The nearly 200-page state plan requires masks to be worn in school buildings, Mayer noted, and the MDE can revoke in-person learning if the district does not comply.

Wellen said principals are discussing potential student consequences for not wearing a mask.

The district is capable of doing temperature checks, he said, but parents will be asked to check their children before sending them to school.

Meals are a work in progress, he said.

“Band and choir have become a great concern with educators,” said Wellen. “We don’t have a solution right now, except possibly doing it in a bigger space, outside or wearing face shields.”

Physical education classes will involve non-contact activities.

For the distance learning/hybrid model, Wellen said, “We are having a very intentional conversation about minimizing the number of platforms that teachers use, keeping it to one, maybe two platforms per building. … No matter what we do, we’ll have training for parents.”

The school board also approved its 10-year, long-term facilities maintenance (LTFM) plan. Wellen pointed out that expenditures were listed as $1,361,440 for 2020 and $444,582 for 2021, but then drop off to $125,000 annually.

“That’s because we have that $2 million bond that we’re wrapping up steadily.

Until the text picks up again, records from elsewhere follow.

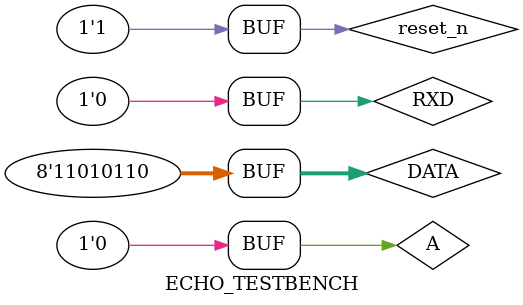
<source format=v>
`timescale 1ns / 1ps


module ECHO_TESTBENCH;

	// Inputs
wire clk;
	clock_generator timer(.clk(clk));
	reg reset_n;
	reg RXD;

	// Outputs
	wire TXD;

	// Outputs
	//wire [7:0] RX_DATA;
	
	wire rx_clk;
	wire tx_clk;
	

	reg [7:0] DATA;
	
	//reg start_echo;
	reg start;
	
	wire TXD_2;
	// Outputs
	
	reg A;
	wire B;
	wire tx_busy;
	
	// Instantiate the Unit Under Test (UUT)
	UART_Echo uutt_ (
		.clk(clk), 
		.reset_n(reset_n), 
		.RXD(TXD), 
		.TXD(TXD_2)
		//.button(start_echo)
	);

Baudrate_topmodule BAUD_(
     .clk(clk),
	  .reset_n(reset_n),
     .rx_clk(rx_clk),
     .tx_clk(tx_clk)
    );


	// Instantiate the Unit Under Test (UUT)

	
	TX_Data TX_F (
		.reset_n(reset_n), 
		.clk(tx_clk), 
		.DATA(DATA), 
		.tx_complete_del_flag(A), 
		.button(start), 
		.TXD(TXD), 
		.tx_busy(tx_busy), 
		.tx_complete_flag(B)
	);

	initial begin
		// Initialize Inputs
		
		reset_n = 0;
		RXD = 0;

		// Wait 100 ns for global reset to finish
		#100;
      reset_n=1;
		DATA=8'b11010110;
		start = 1; 
 		A=0;
		
		if(tx_busy) begin
		start <=1'b0;
		end
		else
		start<=1'b1;
		end
		//start_echo = 1;
			
		   //#100;
		  //start = 0;
		//  #10000;//
		//$stop; 
		// Add stimulus here
		
//	end
	
	//always @ (*) begin
		//if(tx_busy) begin
		//	#10 DATA <= DATA + 1'b1;
		//end else begin
			//start <= start;
		//	DATA <= DATA;
		//end
//	end
      
endmodule


</source>
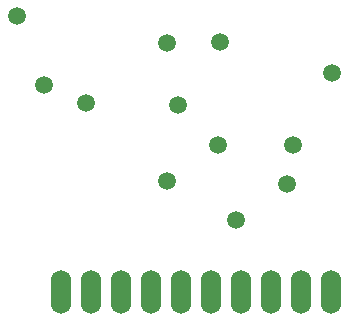
<source format=gbs>
G04 #@! TF.GenerationSoftware,KiCad,Pcbnew,8.0.1-rc1*
G04 #@! TF.CreationDate,2024-03-16T10:33:16-04:00*
G04 #@! TF.ProjectId,boostlet,626f6f73-746c-4657-942e-6b696361645f,rev?*
G04 #@! TF.SameCoordinates,Original*
G04 #@! TF.FileFunction,Soldermask,Bot*
G04 #@! TF.FilePolarity,Negative*
%FSLAX46Y46*%
G04 Gerber Fmt 4.6, Leading zero omitted, Abs format (unit mm)*
G04 Created by KiCad (PCBNEW 8.0.1-rc1) date 2024-03-16 10:33:16*
%MOMM*%
%LPD*%
G01*
G04 APERTURE LIST*
%ADD10O,1.700000X3.700000*%
%ADD11C,1.500000*%
G04 APERTURE END LIST*
D10*
G04 #@! TO.C,J4*
X111887000Y-112776000D03*
X114427000Y-112776000D03*
X116967000Y-112776000D03*
X119507000Y-112776000D03*
X122047000Y-112776000D03*
X124587000Y-112776000D03*
X127127000Y-112776000D03*
X129667000Y-112776000D03*
X132207000Y-112776000D03*
X134747000Y-112776000D03*
G04 #@! TD*
D11*
G04 #@! TO.C,TP4*
X110490000Y-95250000D03*
G04 #@! TD*
G04 #@! TO.C,TP16*
X121793000Y-96901000D03*
G04 #@! TD*
G04 #@! TO.C,TP15*
X134874000Y-94234000D03*
G04 #@! TD*
G04 #@! TO.C,TP5*
X125222000Y-100330000D03*
G04 #@! TD*
G04 #@! TO.C,TP11*
X131572000Y-100330000D03*
G04 #@! TD*
G04 #@! TO.C,TP2*
X120904000Y-103378000D03*
G04 #@! TD*
G04 #@! TO.C,TP14*
X125349000Y-91567000D03*
G04 #@! TD*
G04 #@! TO.C,TP6*
X114046000Y-96774000D03*
G04 #@! TD*
G04 #@! TO.C,TP3*
X108204000Y-89408000D03*
G04 #@! TD*
G04 #@! TO.C,TP13*
X131064000Y-103632000D03*
G04 #@! TD*
G04 #@! TO.C,TP1*
X126746000Y-106680000D03*
G04 #@! TD*
G04 #@! TO.C,TP12*
X120904000Y-91694000D03*
G04 #@! TD*
M02*

</source>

We spent most of it last year. We’re spending the rest this year,” he said. “Those are expenses for our current roof system, replacing our handling units, electrical for some lighting. Beyond that, you’ll see the $125,000 doesn’t go far.”

Wellen said there will be enough money for “decent-sized projects” without dipping into the district’s general fund, “unless something dramatic came up.”

The LTFM plan is reviewed annually by the board.